“Je voulais me prouver que je pouvais faire autre chose” : pour son troisième spectacle, Fary, le phénomène du stand-up français, confie sa vision “authentique et pas fabriqué” de son art, toujours en quête de ses lettres de noblesse.
C’est sur la scène du théâtre de la Renaissance que Fary Lopes, dit Fary, premier humoriste a avoir été produit par Netflix en France, a retrouvé son public fin janvier. “Aime-moi si tu peux” se joue à guichets fermés jusqu’à fin mars.
Barbe finement taillée, dreadlocks travaillées: l’humoriste de 31 ans soigne son image et choisit ses salles avec autant de soin. Comme lorsqu’il se produit en 2019 aux Bouffes du Nord, l’antre de la légende du théâtre Peter Brook. Une première pour un artiste de stand-up. Son message ? Défendre le stand-up comme un art à part entière. “Ce qu’on fait, c’est pas du théâtre.”, assure-t-il. “Il y a des zones de liberté, exactement comme dans une pièce de théâtre, mais globalement ça demande beaucoup de discipline et de rigueur”.
Contrairement au théâtre, “on ne doit pas entendre le texte. On est dans quelque chose d’organique et spontané. Presque naturel”, poursuit-il. Un art noble à l’image de la boxe: seul sur scène, Fary occupe l’espace, le style et la diction parfaite comme pour une battle de rap.
Inverse du buzz
Apprécié du public et de la critique, le trentenaire n’a rien d’une fulgurance et a derrière lui une quinzaine d’années de travail. Il a commencé à se faire connaître en 2010 dans l’émission “On n’demande qu’à en rire”, sur France 2 avant de se produire au Jamel Comedy Club, et de rejoindre ponctuellement l’émission “On n’est pas couché”.
“Ça a été beaucoup de répétitions. L’inverse de la culture de la réussite par le buzz”, commente celui qui a fondé son propre comedy club, “Madame Sarfati”, en 2019, année où il a rempli Bercy (15.000 personnes) et présenté un sketch décapant aux Molière en lançant à l’assemblée un “salut les Blancs”.

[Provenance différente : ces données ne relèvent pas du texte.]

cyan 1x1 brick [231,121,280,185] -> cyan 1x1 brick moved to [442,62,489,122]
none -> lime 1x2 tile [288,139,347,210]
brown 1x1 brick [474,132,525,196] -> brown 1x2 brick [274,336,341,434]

A l’aise en interview, il choisit précisément ses mots, lance quelques blagues, mais reste attentif aux questions. C’est dans ce travail ainsi que dans son vécu qu’il s’appuie sur scène. Afin de transmettre un texte “authentique et pas fabriqué”. Et cela passe forcément par “une forme mise à nu”, soutient-il. Cette fois, la mise à nu porte sur le couple et l’amour.
“J’avais la volonté de montrer autre chose parce qu’à force d’aller sur des thèmes sociétaux qui me concernent, et qui concernent les gens qui me ressemblent, je voulais me prouver que je pouvais faire autre chose”, explique-t-il.
Aisance
Né à Paris en 1991 d’une famille cap-verdienne, Fary a jusqu’ici ancré son univers comique autour des questionnements liés au racisme, à la religion, et une question: qu’est-ce qu’être noir et Français ? Sujet abordé dans le film de Jean-Pascal Zadi, Tout simplement noir (2020), auquel il a participé avant de retrouver, fin janvier, son acolyte dans la série “En place”, sur Netflix.
C’est aussi ces questionnements qui l’incitent à se produire aux Antilles. “J’ai vraiment grandi en me revendiquant comme étant cap-verdien et africain et donc cette idée d’être un Français noir. Et les Antillais, ce sont des Français qui ont aussi cette culture qui est différente”, explique-t-il.
Et d’ajouter qu'”il n’y a pas d’endroit où j’ai été accueilli comme aux Antilles. Quand je suis là-bas, j’ai vraiment l’impression d’être l’enfant du pays”. Ce troisième spectacle est-il celui de la maturité ? “J’ai l’impression d’avoir atteint un certain niveau dans l’aisance et l’expérience”, dit-il. “J’ai le sentiment que je peux faire un autre spectacle derrière, ce qui n’était pas forcément le cas avec le précédent”. En attendant, Fary est attendu dans les prochains mois au Brésil, en Afrique du Sud ou encore dans les territoires d’Outre-mer.